-- Study text --
• • • • • • •

Submitted by AutoModerator t3_11unvv5 in history
en43rs t1_jcz0b1r wrote
Reply to comment by LordFlameBoy in Weekly History Questions Thread. by AutoModerator
Unification of Germany ? You can start with Napoleon’s confederation of the Rhine and end in the 1880s with a unified Germany. You’ve got lot to talk about in between.
Or the idea of republic in France. It took 90 years, three republics, three monarchies and two empire (and like 6 uprisings and two civil wars) to get a stable republican government in the 1870s… but that may be a bit too much.
quantdave t1_jd3c54c wrote
France occurred to me too: we tend not to recall what a close-run thing it (repeatedly) was. Germany (like Italy) seems a bit well-trodden, but could be interesting with a non-Prussia (or non-Piedmont) focus. Austria/Austria-Hungary's always fascinating, and this period encompasses the whole 1804-1918 empire. Spain & Portugal would be a bit more "out there" and are quite a challenge, but they're potentially rewarding and less vast than Russia's rise at the other end of the continent. And of course there's always the familiar rise of representative government in Britain and national aspiration in Ireland as in Poland or the Balkan lands.

• • • • • • •

-- Assigned task --
Continue the forum discussion about nineteenth-century European history topics from its last sentence.

-- Record set --

• • • • • • •

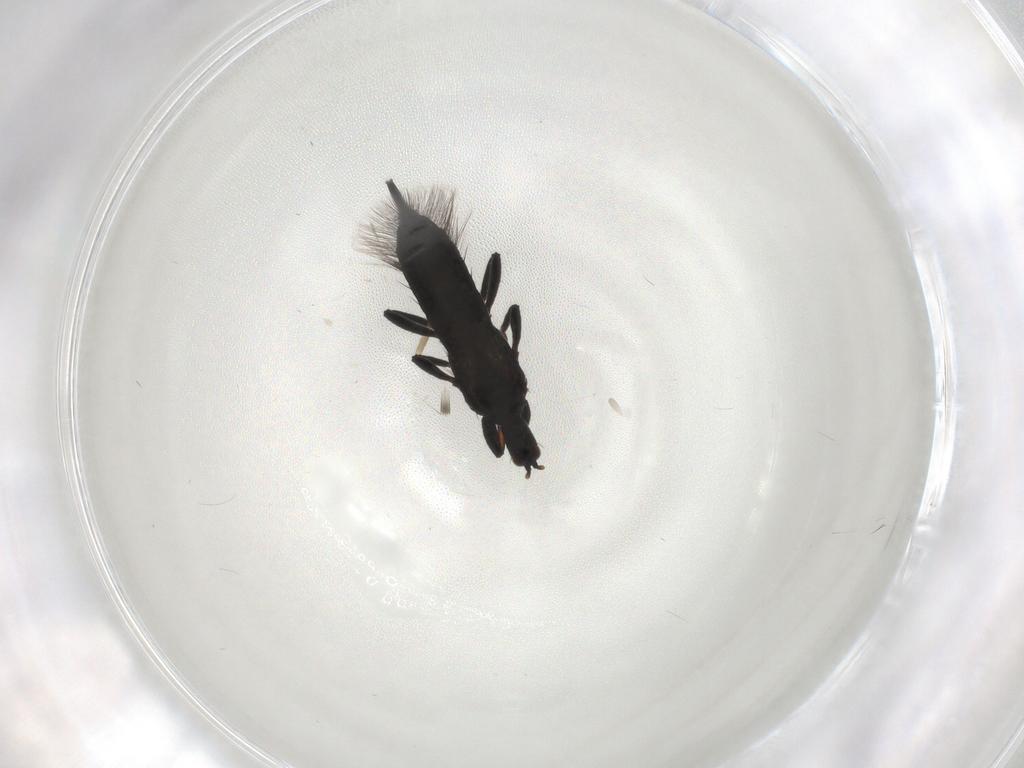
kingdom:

• • • • • • •

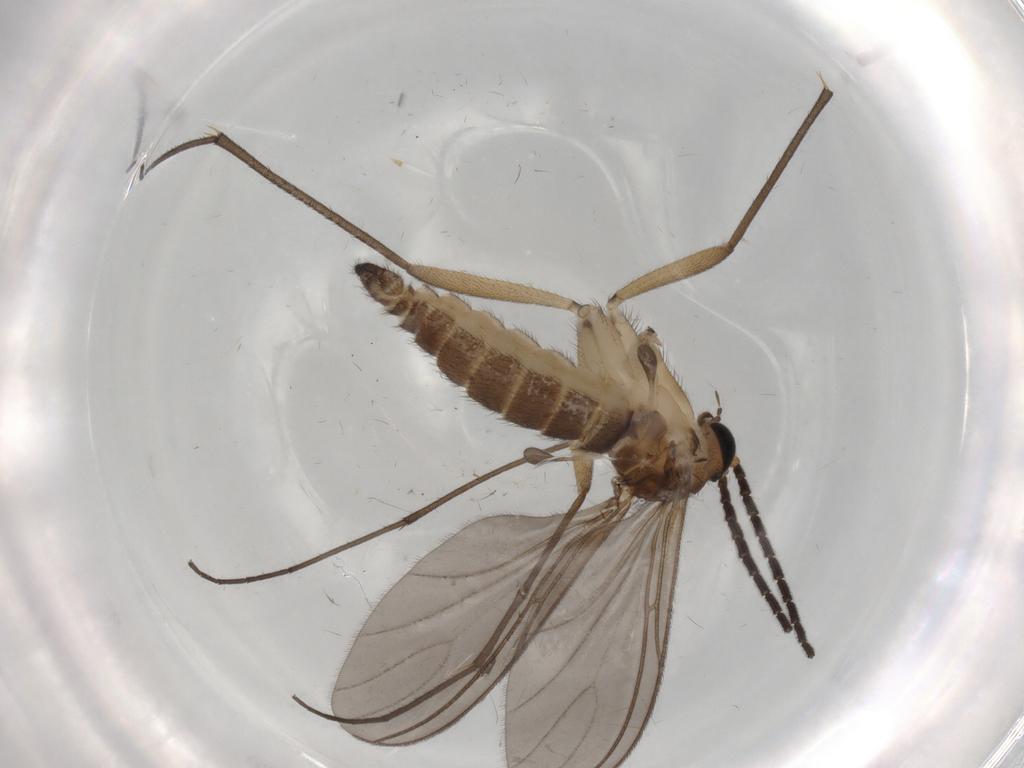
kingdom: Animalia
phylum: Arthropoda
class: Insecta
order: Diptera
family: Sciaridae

• • • • • • •

-- Response to the task --
Further afield, it's the "crisis" of the Chinese empire - but how much of it was home-grown, how much exogenous? It's the period of British supremacy in India and the first stirrings of modern nationalism. For Latin America it's the era of independence, export-led development and the rise of US hemispheric power. In Africa it's the period from the end of the Atlantic slave trade to the start of the full-scale colonial scramble: how were they linked, and what happened in between? Globally the century sees perhaps thirtyfold growth in international trade and the rise of gold to monetary hegemony (and the first signs that it may not have been such a brilliant idea after all). And it's the great age of European industrial & population growth and emigration (the last however mostly from the 1840s) - though others too were on the move. And of course it sees the rise of secularism, science and challenges on class, race and gender, though these were all foreshadowed in the 18th century and sometimes the 17th.
A fascinating century, then, with considerable unity but in some respects marked by a new dynamism from around 1850, yet it's arguable that we didn't truly emerge from its shadow until a century later - but that's anther story lying outside the chronological range.